A sign of the times: Homeless mothers join forces to squat in homes

Happy New Year! We are now taking your favorite mortgage finance community to the NEXT level with the launch of our opt-in email information service. And it couldn’t come at a more critical time in our markets. We are facing a looming housing crisis that is extending from construction all the way to financing. And it’s getting desperate for some out there. 

One movement that is receiving no attention from our trade press is the Moms 4 Housing movement. This is a collective of mothers in California who are joining together and essentially squatting in homes to house their families. “Before we found each other, we felt alone in this struggle,” their website states. 

“But there are thousands of others like us here in Oakland and all across the Bay Area. We are coming together with the ultimate goal of reclaiming housing for the community from speculators and profiteers.” In the latest development, an Oakland judge is allowing the mothers to occupy these homes, without the owner’s permission. It’s a bold, controversial move and we’ll see if Moms 4 Housing will be allowed to continue for much longer.

Is cohousing catching on in the US?

As the desperation for access to housing continues, there remains one solution that seems to be catching on: cohousing. Cohousing is exactly what it sounds like. Families are housed in larger groups so they can pool their resources, take turns cooking large dinners, and generally rub shoulders with one another, well, much more than the average, housed American. And if it sounds like a foreign concept to you, well, that’s because it is. Cohousing began in Denmark decades ago and is adopted here and there around Europe.

According to the Austin Daily Herald, there 170 cohousing communities across the country and there are about 140 in planning stages. Here’s how one cohousing facility is described: “eight apartments in a nearly century-old three-story Edwardian mansion that once served as a nursing home.” 

“Seven townhomes are connected by a tunnel to the main building, on a 2.25-acre wooded site.
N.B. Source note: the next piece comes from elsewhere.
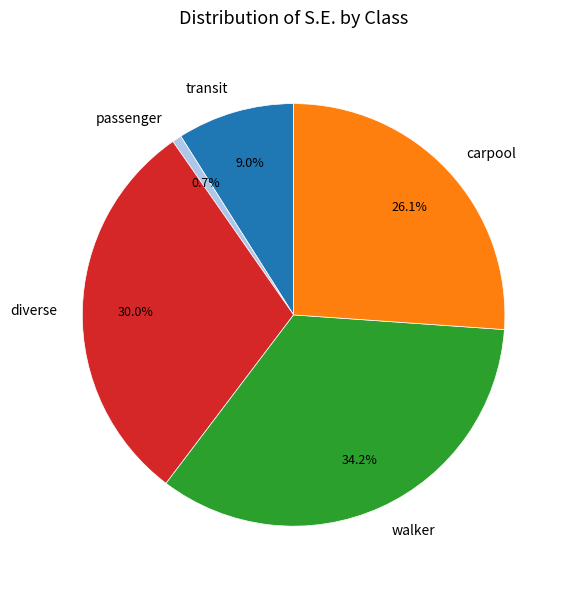

Rank the categories by value from lowest to highest.

passenger, transit, carpool, diverse, walker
Shared amenities include two guest rooms, a woodworking shop, library, formal living room, vegetable gardens and a kids’ playroom.”

However, one critic in the piece calls cohousing “confusing” to some as it sounds like a more affordable alternative, which may or may not be the case for some. For example, you can be up to date on all your rent and fees and request a modification to your living space. It only takes 2 of your co-residents to block the request. So cohousing is only for those who are open to communication and compromise. WCGW?

More new home loan applications, more risk of defective applications

According to First American, the defect risk on new mortgages is back on the rise, up nearly 3% and marking a “turning point” in the market according to their chief economist Mark Fleming. 

Why would more potential homeowners misrepresent themselves on their mortgage application? Why is the risk of an application being defective on the rise, after months of decline? First American cites two reasons.

The first is the recent slowdown in house-buying power appreciation lessens the confidence of home buyers, so they may be more inclined to misrepresent information on a loan application, leading to an increase in the defect index for purchase transactions. The second reason is the market is moving out of the recent refi boom and this shift is resulting in the share of new mortgages increasing their share of originations. More new home loan applications, more risk of defective applications.

“Looking ahead to 2020, mortgage rates are expected to remain below 4 percent. At that level, there are still 6.8 million borrowers today who could benefit financially by refinancing to a lower mortgage rate,” writes Fleming in his blog. “As a result, the direction of defect risk in 2020 is in large part dependent on mortgage rates and how many homeowners that are “in the money” choose to refinance.” 

By the numbers, and after falling since March, the Defect Index for purchase transactions increased 2.7 percent compared with October, while the Defect Index for refinance transactions fell by 1.6 percent, its eighth straight month of declining risk.